Tschechische Moslems: Kopftuchverbot hierzulande kein Thema
Gleich eine Serie von Geiselnahmen beschäftigt derzeit die Weltöffentlichkeit. Außer der Ermordung von zwölf Nepalesen im Irak und der Geiselnahme in einer Schule in Südrussland stehen zwei im Irak entführte französische Journalisten im Zentrum der Aufmerksamkeit. Anlass der Geiselnahme: Das Kopftuchverbot an französischen Schulen, das diese Woche in Kraft getreten ist und dessen Abschaffung die Entführer fordern. Wie sieht die entsprechende Rechtslage eigentlich in Tschechien aus? Und welche Erfahrungen machen tschechische Moslems im Spannungsfeld von gesellschaftlicher Akzeptanz daheim und Berichten über fundamentalistische Gewalt im Ausland? Gerald Schubert hat sich erkundigt:
Etwa zehn- bis fünfzehntausend Moslems leben derzeit in Tschechien. Die meisten davon sind Ausländer und oft nur vorübergehend im Land. Rechtlich gesehen ist der Islam hierzulande nicht als Religionsgemeinschaft verankert, die verschiedenen moslemischen Organisationen sind einfach als Vereine registriert.
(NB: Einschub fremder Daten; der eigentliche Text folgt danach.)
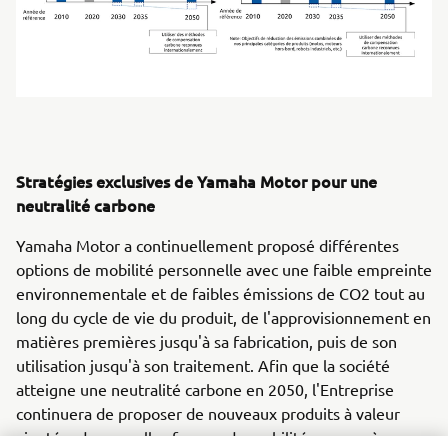
Stratégies exclusives de Yamaha Motor pour une
neutralité carbone
Yamaha Motor a continuellement proposé différentes
options de mobilité personnelle avec une faible empreinte
environnementale et de faibles émissions de CO2 tout au
long du cycle de vie du produit, de l'approvisionnement en
matières premières jusqu'à sa fabrication, puis de son
utilisation jusqu'à son traitement. Afin que la société
atteigne une neutralité carbone en 2050, l'Entreprise
continuera de proposer de nouveaux produits à valeur
ajoutée, de nouvelles formes de mobilité propres à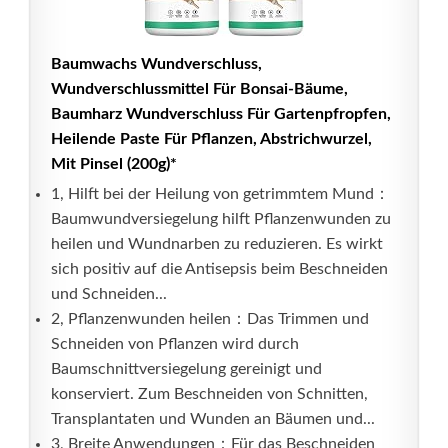
Baumwachs Wundverschluss,
Wundverschlussmittel Für Bonsai-Bäume,
Baumharz Wundverschluss Für Gartenpfropfen,
Heilende Paste Für Pflanzen, Abstrichwurzel,
Mit Pinsel (200g)*
1, Hilft bei der Heilung von getrimmtem Mund：
Baumwundversiegelung hilft Pflanzenwunden zu
heilen und Wundnarben zu reduzieren. Es wirkt
sich positiv auf die Antisepsis beim Beschneiden
und Schneiden...
2, Pflanzenwunden heilen：Das Trimmen und
Schneiden von Pflanzen wird durch
Baumschnittversiegelung gereinigt und
konserviert. Zum Beschneiden von Schnitten,
Transplantaten und Wunden an Bäumen und...
3, Breite Anwendungen：Für das Beschneiden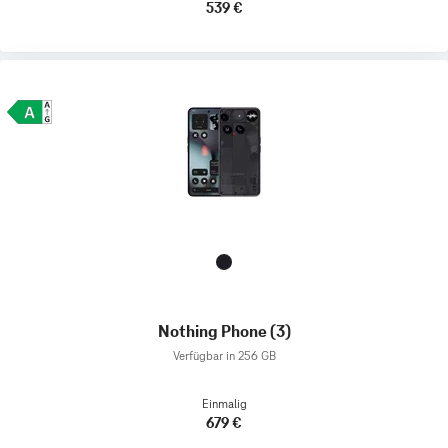
539 €
Nothing Phone (3)
Verfügbar in 256 GB
Einmalig
679 €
Im Gegensatz zu anderen Ländern, wo Moslems einen weitaus größeren Anteil an der Gesamtbevölkerung stellen, stößt der Islam hier ansonsten kaum auf juristische Barrieren. Diskussionen wie die über das französische Kopftuchverbot werden jedoch auch von den tschechischen Moslems aufmerksam verfolgt. Vladimír Sánka, Direktor des islamischen Zentrums in Prag:
"Wir halten dieses Gesetz ganz allgemein gesehen für sehr schlecht. Es widerspricht der Religionsfreiheit, und auch den Integrationsbestrebungen in Europa. Glücklicherweise können wir in Tschechien bisher nichts Derartiges beobachten - nicht einmal Anzeichen. Hoffen wir also, dass in Zukunft hier nichts Vergleichbares auftauchen wird."
Doch abgesehen von der rechtlichen Situation: Im Alltagsleben tauchen sehr wohl hin und wieder Schwierigkeiten auf:
"Soweit ich weiß, haben moslemische Frauen, die Kopftücher tragen, schon vereinzelt Probleme - zum Beispiel bei der Arbeitssuche. Manchmal werden sie auch auf der Straße verbal angegriffen. Aber wie gesagt: Vonseiten des Staates gibt es hier bisher keine negativen Anzeichen."
Die tschechischen Moslems übrigens waren erst im April mit einer ähnlichen Situation konfrontiert wie die französischen Moslems, die sich nun für ihre beiden entführten Landsleute einsetzen. Damals waren drei tschechische Journalisten im Irak als Geiseln genommen worden. Vladimír Sánka erinnert sich:
"Wir haben in dieser Causa versucht zu tun, was wir können. Direkte Kontakte in den Irak hatten wir natürlich nicht. Daher haben wir gemeinsam mit dem Außenministerium versucht, Briefe zu formulieren, in denen wir unseren Standpunkt dargelegt und die Entführer aufgefordert haben, die tschechischen Journalisten freizulassen. Mit diesen Briefen haben wir uns dann über das Außenministerium an die Gesellschaft islamischer Geistlicher im Irak gewandt, die, so hofften wir, vor Ort irgendeinen Einfluss haben könnten. Die Briefe sind bis zu ihnen gelangt und haben laut Aussage einiger Diplomaten sehr positiven Einfluss genommen. Also: Vielleicht hat das geholfen. Sicher wissen wir es aber nicht."